Remuneration Committee Chairman's Letter

Dear shareholder

On behalf of the Board, I am pleased to present Consort Medical's FY2017 Directors' Remuneration Report.

This report details the remuneration outcomes in respect of FY2017 and outlines how we intend to apply the remuneration policy in FY2018.

FY2017 incentive outcomes

The business continued to deliver underlying growth during FY2017 and made progress towards certain key strategic priorities. Further details are set out in the Strategic Report. Profit before tax and special items increased by 10.4% to £35.6m. Taking into account performance against targets at the start of the year, the Committee determined that the annual incentive scheme for the CEO would pay-out at 79% of maximum. As Paul Hayes was appointed at the start of FY2018 he will not receive a bonus for FY2017.

Over the last three years, the Company has delivered sizeable returns for shareholders and the Company's TSR has significantly outperformed the FTSE SmallCap over the period. This has been delivered alongside strong financial performance, with EPS growth of 36% over the last three years. Although the performance period for the 2014 share awards is not yet complete at the time of writing, the current expectation is that this award will vest in full.

Taking into account the sustained strong company and share price performance, the Committee is confident that these outcomes are fully justified.

Board changes during FY2017

After four years of service, Richard Cotton left Consort Medical during the year.

In line with best practice, all of Richard Cotton's outstanding share awards, including his deferred bonus awards, lapsed on his departure from the Company. He also did not receive any additional termination payments and he was not eligible for a bonus for FY2017.

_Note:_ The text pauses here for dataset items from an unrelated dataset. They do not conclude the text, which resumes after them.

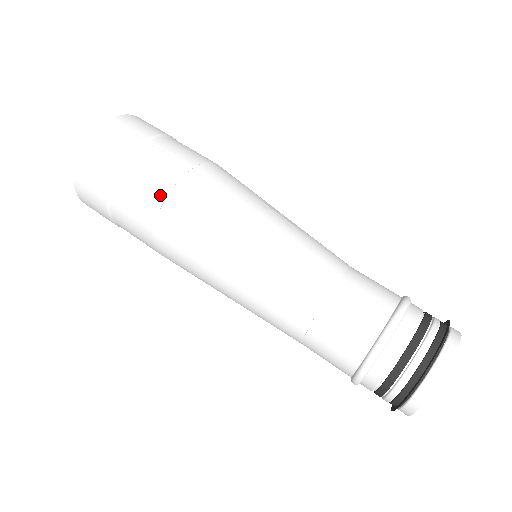
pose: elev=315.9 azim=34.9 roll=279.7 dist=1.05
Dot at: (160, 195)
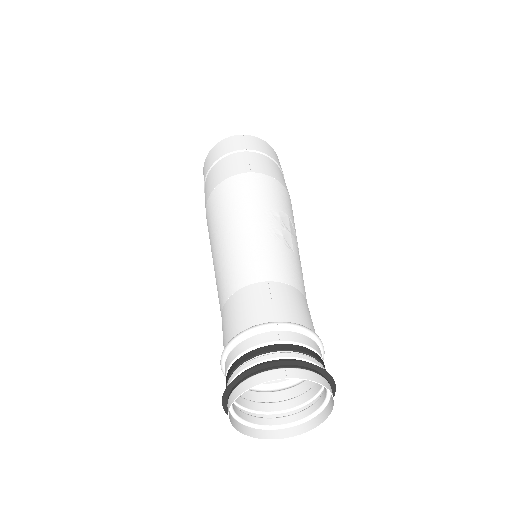
Dot at: (220, 180)
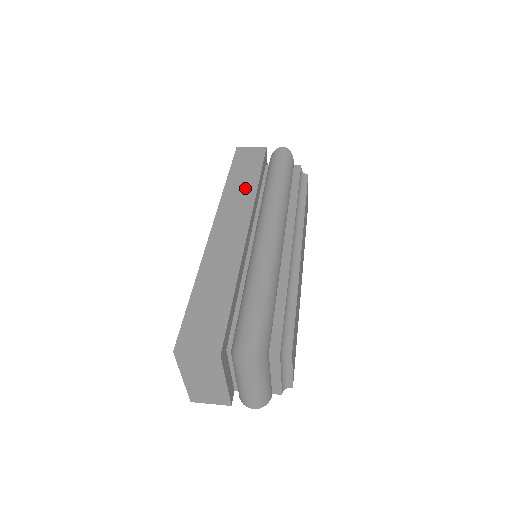
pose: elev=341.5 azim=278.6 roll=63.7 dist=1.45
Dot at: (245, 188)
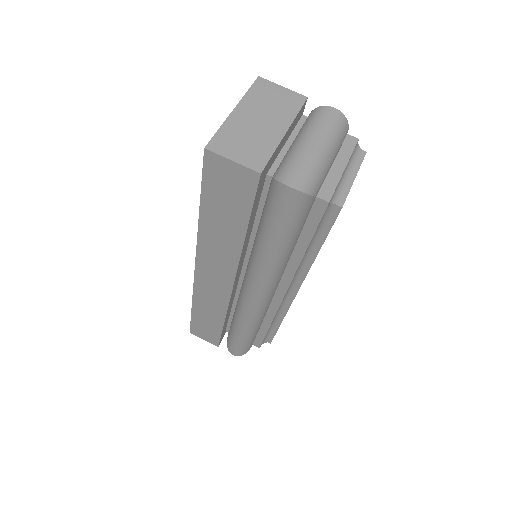
Dot at: (225, 243)
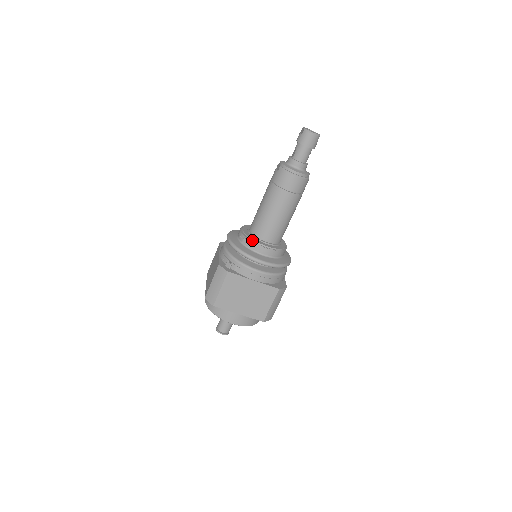
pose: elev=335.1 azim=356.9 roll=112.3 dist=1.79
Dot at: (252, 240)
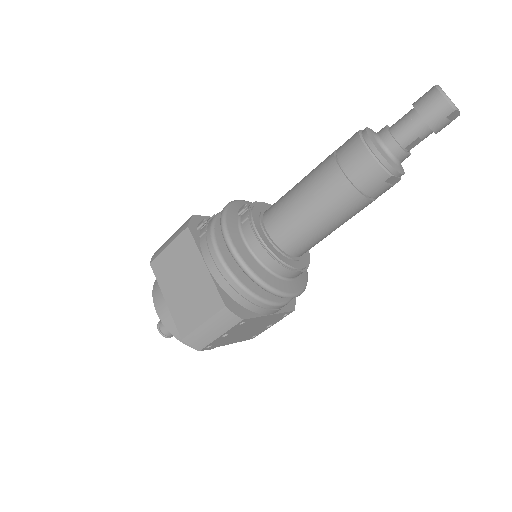
Dot at: (251, 213)
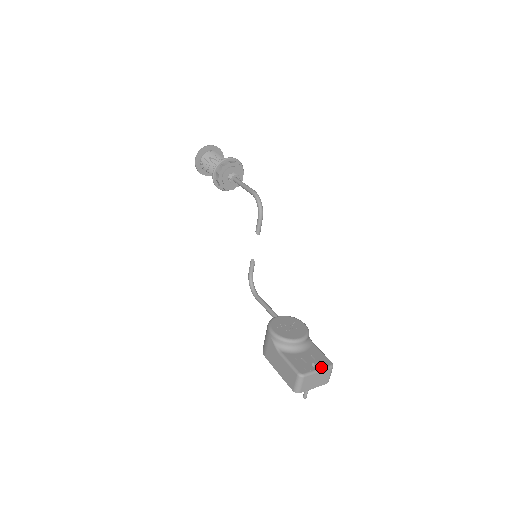
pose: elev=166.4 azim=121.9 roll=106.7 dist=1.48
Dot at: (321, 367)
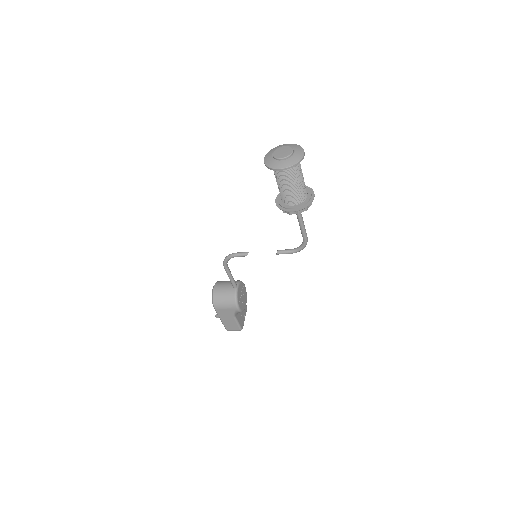
Dot at: occluded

Paul Hayes joined the Company as CFO on 1 May 2017. His salary will be £320,000, which reflects his experience as a CFO, and his proven track record of delivering profitable growth and leading commercial, well controlled finance functions. His incentive opportunities are consistent with his predecessor.

Approach for the coming year

In last year's remuneration report we set out certain changes which were made in response to shareholder feedback. It was pleasing to see that this approach subsequently received strong support from our shareholders at the 2016 AGM.

The overall remuneration structure continues to provide an effective link between pay, performance and the experience of shareholders. The Committee has therefore concluded that no major changes are proposed for the coming year.

The key points to note in respect of the pay arrangements for the coming year are:

  • The CEO's salary will be increased by 2.5% in line with employees in the wider organisation
  • Maximum incentive opportunities for the annual and long-term incentives will remain unchanged
  • The 2017 awards under the Performance Share Plan will continue to be based on TSR and EPS

The Company's Directors' Remuneration Policy was last approved by shareholders at the 2015 AGM, and is therefore next due for renewal in 2018.

Over the coming year, the Committee will consider whether changes are required as part of the new 2018 policy. The Committee is mindful of evolving market and best practice and intends to take these into account as part of the review. This review will include consideration of alternative incentive structures which have been debated by many stakeholders over recent months. Ultimately, the policy will need to be aligned with both the needs of the business and shareholders' interests.

The Committee will seek to appropriately consult with shareholders regarding any changes which are subsequently proposed.

I trust you will find this report informative and I look forward to receiving your support.